- [TO DO]:
In the records below, find the line holding "o, tuttavia, che i" and the line holding "(27 Bewertungen)". Set down both, with every line between them, exactly.

════════════════════

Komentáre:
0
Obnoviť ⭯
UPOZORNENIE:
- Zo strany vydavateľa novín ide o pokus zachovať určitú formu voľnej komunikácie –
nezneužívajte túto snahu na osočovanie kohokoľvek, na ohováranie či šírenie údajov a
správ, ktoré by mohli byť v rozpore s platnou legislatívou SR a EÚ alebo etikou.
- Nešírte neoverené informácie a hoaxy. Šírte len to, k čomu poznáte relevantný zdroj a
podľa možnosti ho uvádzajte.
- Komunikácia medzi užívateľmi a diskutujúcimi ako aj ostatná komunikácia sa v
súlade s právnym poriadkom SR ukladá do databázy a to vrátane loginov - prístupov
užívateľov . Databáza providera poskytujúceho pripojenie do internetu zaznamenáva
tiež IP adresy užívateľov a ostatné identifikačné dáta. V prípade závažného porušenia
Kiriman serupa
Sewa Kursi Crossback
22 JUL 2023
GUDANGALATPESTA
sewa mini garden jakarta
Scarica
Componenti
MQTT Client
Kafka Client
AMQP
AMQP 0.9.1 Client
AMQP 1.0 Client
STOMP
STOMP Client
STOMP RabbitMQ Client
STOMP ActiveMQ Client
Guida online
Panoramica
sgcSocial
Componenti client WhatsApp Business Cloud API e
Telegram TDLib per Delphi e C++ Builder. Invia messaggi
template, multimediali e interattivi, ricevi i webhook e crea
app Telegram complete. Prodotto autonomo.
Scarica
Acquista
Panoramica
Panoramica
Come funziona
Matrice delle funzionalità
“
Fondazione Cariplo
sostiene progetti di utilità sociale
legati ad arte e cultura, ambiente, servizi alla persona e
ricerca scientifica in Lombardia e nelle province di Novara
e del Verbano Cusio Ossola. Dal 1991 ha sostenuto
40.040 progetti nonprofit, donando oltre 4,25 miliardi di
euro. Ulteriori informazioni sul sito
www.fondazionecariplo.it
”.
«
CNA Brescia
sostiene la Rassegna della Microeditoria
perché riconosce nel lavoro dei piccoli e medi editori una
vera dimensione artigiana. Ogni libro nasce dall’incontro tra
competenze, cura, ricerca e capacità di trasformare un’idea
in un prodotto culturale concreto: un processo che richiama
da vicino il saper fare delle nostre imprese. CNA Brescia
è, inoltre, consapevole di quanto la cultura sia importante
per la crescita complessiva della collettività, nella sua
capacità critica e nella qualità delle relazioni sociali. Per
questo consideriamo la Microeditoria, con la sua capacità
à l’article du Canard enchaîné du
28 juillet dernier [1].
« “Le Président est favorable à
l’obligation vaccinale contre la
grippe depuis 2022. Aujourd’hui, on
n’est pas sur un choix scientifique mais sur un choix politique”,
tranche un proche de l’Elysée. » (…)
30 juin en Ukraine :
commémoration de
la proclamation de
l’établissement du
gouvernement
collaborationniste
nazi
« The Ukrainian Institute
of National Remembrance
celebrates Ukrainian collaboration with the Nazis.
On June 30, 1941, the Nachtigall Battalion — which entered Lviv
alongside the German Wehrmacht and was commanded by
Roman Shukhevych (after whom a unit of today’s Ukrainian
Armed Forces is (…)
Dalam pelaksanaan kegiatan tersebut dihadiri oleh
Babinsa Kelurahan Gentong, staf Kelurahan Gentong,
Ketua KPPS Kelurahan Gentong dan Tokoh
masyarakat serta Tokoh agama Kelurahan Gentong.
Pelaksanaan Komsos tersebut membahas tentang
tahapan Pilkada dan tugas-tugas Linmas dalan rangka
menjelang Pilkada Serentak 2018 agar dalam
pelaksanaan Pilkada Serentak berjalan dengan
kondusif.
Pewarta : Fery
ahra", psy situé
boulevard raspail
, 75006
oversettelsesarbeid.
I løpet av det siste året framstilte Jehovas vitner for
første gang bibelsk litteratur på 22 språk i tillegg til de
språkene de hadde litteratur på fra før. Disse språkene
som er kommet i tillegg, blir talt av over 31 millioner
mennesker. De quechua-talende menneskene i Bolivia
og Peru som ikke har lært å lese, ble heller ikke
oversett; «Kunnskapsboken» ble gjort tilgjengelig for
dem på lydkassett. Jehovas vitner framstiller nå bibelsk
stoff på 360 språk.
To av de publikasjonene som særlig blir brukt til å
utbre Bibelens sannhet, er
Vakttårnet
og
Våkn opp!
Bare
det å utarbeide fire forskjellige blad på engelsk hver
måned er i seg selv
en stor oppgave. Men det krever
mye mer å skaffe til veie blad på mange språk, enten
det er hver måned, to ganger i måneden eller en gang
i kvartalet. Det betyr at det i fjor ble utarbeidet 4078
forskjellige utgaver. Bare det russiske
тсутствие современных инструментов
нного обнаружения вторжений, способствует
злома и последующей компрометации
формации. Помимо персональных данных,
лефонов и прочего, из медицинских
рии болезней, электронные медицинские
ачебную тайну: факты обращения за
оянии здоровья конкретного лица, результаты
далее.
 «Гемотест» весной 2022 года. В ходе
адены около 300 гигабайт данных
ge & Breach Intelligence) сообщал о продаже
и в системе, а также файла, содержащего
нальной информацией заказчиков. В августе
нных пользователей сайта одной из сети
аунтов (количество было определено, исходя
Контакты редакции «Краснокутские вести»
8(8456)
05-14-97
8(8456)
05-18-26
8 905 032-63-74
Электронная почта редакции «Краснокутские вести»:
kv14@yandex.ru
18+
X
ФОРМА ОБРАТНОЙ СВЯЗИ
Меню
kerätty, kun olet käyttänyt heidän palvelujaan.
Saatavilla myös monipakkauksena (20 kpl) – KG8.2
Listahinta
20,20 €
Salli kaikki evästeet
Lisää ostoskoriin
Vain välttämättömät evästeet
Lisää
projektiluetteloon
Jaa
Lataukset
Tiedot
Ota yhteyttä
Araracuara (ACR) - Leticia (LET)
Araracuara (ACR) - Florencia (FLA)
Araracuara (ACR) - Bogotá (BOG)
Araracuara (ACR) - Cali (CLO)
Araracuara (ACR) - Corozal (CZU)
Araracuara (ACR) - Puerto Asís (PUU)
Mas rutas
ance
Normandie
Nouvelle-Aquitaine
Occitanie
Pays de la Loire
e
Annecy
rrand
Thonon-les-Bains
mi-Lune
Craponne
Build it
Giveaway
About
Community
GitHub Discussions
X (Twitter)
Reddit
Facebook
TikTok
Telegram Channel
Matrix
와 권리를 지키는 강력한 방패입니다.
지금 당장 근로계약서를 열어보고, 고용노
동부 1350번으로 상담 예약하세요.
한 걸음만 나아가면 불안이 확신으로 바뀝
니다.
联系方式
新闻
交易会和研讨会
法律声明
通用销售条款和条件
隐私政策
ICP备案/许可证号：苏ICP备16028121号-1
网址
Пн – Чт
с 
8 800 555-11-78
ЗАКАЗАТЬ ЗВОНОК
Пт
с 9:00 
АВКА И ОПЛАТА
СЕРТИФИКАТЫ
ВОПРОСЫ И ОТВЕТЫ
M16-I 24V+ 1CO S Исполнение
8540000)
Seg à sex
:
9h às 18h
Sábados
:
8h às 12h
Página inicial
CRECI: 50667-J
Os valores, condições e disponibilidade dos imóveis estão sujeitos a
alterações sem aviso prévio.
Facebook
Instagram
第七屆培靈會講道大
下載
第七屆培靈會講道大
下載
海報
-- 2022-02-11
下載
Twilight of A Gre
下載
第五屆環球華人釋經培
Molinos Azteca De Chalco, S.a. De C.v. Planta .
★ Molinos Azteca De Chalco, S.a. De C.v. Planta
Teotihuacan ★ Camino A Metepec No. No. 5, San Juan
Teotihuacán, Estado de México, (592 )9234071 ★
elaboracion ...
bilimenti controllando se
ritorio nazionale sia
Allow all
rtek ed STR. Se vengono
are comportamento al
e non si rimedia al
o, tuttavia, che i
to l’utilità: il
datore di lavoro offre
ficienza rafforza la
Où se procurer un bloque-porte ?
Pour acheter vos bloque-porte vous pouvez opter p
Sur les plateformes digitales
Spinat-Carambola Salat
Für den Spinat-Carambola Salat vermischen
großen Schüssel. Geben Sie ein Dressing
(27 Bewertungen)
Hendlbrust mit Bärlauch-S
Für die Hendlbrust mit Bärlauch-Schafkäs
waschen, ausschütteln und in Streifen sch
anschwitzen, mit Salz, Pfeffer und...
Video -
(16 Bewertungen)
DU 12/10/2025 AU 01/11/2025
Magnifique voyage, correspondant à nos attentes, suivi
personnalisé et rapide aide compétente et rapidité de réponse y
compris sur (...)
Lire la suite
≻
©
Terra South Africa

════════════════════

- [RESPONSE AREA]:
o, tuttavia, che i
to l’utilità: il
datore di lavoro offre
ficienza rafforza la
Où se procurer un bloque-porte ?
Pour acheter vos bloque-porte vous pouvez opter p
Sur les plateformes digitales
Spinat-Carambola Salat
Für den Spinat-Carambola Salat vermischen
großen Schüssel. Geben Sie ein Dressing
(27 Bewertungen)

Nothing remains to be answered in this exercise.